Cazzeggiamo, chiacchierando, fino quasi alle cinque, poi ci rendiamo conto che dobbiamo scendere e che le rispettive dolci metà saranno ansiose di sapere se siamo ancora vivi...
Partiamo a razzo, ripercorrendo il sentiero fatto al mattino per tornare al Curò... Sono ormai le sei, riusciamo a parlare con le dolci e comprensive compagne che, come tali, ci riempiono di insulti e minacce se non torniamo in breve al focolare domestico...
Seconda birra monumentale e poi, allegri, giù verso Valbondione...

Durante la discesa capiamo finalmente per qual motivo la salita al mattino ci fosse sembrata così "dolce"...
Il percorso, in effetti, è lunghissimo... Sono svariati chilometri e questo permette di non sentire subito lo sforzo per il dislivello di mille metri secchi da Valbondione al Curò... Il problema è che, verso sera, dopo più di millenovecento metri di dislivello, 400 dei quali su una via alpinistica di terzo più friabile, la fatica si fa sentire tutta e la strada ci sembra sempre più lunga...
Elio mi chiede se per caso qualcuno ha allungato la strada durante il giorno...
Io comincio ad avere visioni fantozziane e vedo la Madonna e tutti i Santi in colonna...
Verso le otto di sera, finalmente, siamo alla macchina intenti a toglierci gli scarponi...
Inventiamo una pietosa scusa per le dolci metà e poi, devastati di fatica ma felici come bambini, ripercorriamo la Val Seriana in direzione Merate...

Omettiamo ogni racconto sulle facce delle compagne di vita a vedere due deficienti che tornano a casa alle nove e mezzo di sera dopo essere usciti alle quattro di mattina per andare ad arrostirsi sulla dura Orobia... Posso solo dire che la mia dolce tre-quarti, osservatomi, si è limitata a dire... "Ma quanto felice sei?" ed ha subito preteso di vedere le foto... Dandomi poi ragione, anche se scrollando la testa...

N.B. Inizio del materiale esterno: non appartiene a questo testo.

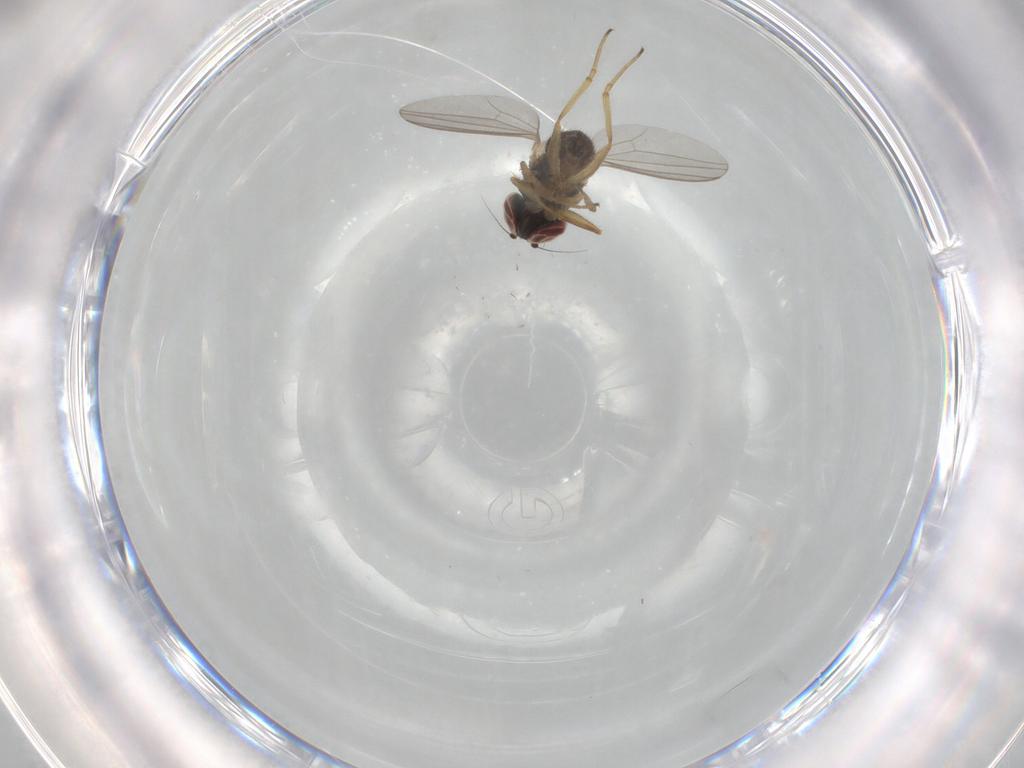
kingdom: Animalia
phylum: Arthropoda
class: Insecta
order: Diptera
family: Dolichopodidae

La dura Orobia richiede fatica, davvero tanta... Ma restituisce scenari e sensazioni davvero uniche, proprie, semplicemente... Orobiche...

Unico appunto al giro (peraltro riportato nella relazione poi pubblicata su www.vieferrate.it) è che la Guerino Rossi al Pizzo Strinato non dev'essere considerata una via ferrata, ma un itinerario alpinistico con attrezzature... A mente fredda, forse, superflue pure quelle, ma tant'è... Un itinerario che mi sento di consigliare a chi ama la wilderness ed i percorsi poco frequentati in una angolo di paradiso distante solo un'ora dal Curò, uno dei rifugi più frequentati delle Alpi Orobie...

Una volta di più la lezione di "dura Orobia" è stata che, a presentarsi col dovuto rispetto, la Montagna saprà sempre conquistarti e sorprenderti...

Ora, la mente guarda già al Pizzo Coca per la Cresta Est ed al Recastello per la cresta Ovest... Elio sarà della partita... Un ravanatore seriale come quello si fa fatica a trovarlo ed a girare con lui c'è solo da essere felici! A presto in Orobia, terra di Ravanator!